Top law firms hold all the right cards now that the old-line marketing mix has trumped what might turn out to be the faddish embrace of social media. With the fall of the House of Zuckerberg, many businesses dealing in services have been shaken to the core that they invested in social media, to the exclusion of other marketing tactics, ranging from special events to partnerships.
Not that social media is going away. Sure there is a possibility that Facebook "friending" has been a fad. The platform could disappear. But the concept of digital communications, especially leveraged for marketing and sales, won't.
Talk to any effective public relations or marketing communications shop with professional services clients and the report is all the same: Social media was let in gradually into the marketing mix. Meanwhile there was enormous pressure for coverage in mainstream media, especially trade publications, putting on special events for prospects and current clients, and strategic alliances.
Most in demand now that Facebook can no longer cast its spell are promoters with old-line know-how and contacts. For example, although she's a Millennial Kate Sirignano, founder of Image Marketing Consultants, always introduced to prospects integrated marketing, not just bundling of a Facebook fan page, a blog, website heavy with graphics, and Twitter account. My hunch is that shops positioned just for social media will have to scramble to diversify.
Tips for the legal sector:
Get on the radar of all media. Approach reporters and editors with not only a request for interviews and to place bylined articles. Offer to be a background source, on or off the record.
Frame pitches as special events. Prospects want to be shown you care enough to custom-make an activity which serves their unique needs such as a seminar on a new regulation. The investment per person, points out Sirignano, is high but so can be the payoff.

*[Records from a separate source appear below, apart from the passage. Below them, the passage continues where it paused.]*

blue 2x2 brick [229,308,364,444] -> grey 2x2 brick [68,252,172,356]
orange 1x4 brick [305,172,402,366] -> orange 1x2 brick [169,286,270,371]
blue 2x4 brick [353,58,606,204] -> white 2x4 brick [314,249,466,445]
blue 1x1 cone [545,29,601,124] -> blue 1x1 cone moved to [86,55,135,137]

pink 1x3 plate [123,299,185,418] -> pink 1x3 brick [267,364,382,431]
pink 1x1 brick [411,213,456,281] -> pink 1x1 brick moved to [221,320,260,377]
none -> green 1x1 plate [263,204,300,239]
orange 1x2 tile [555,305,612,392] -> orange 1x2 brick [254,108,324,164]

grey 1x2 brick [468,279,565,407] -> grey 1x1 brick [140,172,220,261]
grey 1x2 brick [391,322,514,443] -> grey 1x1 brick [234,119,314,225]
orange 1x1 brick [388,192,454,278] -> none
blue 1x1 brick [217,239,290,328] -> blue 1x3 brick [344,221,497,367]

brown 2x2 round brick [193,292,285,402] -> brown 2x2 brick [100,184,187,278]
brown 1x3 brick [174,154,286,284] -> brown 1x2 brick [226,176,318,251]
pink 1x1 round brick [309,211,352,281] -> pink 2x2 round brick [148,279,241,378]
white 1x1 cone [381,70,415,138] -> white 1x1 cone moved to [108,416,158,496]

Be out there. Lunch, keynote speeches, heading a committee at the Bar Association, participating in a panel, and picking up the phone - all become more important in a post-Facebook world. Probably more new business is nailed down through phone calls than many other tactics. Anecdotes show that the last vendor the organization hears from frequently gets the business.
Never stop marketing. Too much work is never an excuse not to market relentlessly. Way back in 2006, German promotional expert Manfred Bruhn observed in "Guide to Integrated Communication," that most services and products are similar. Businesses are competing on how their marketing communications differentiate them. The best marketers win.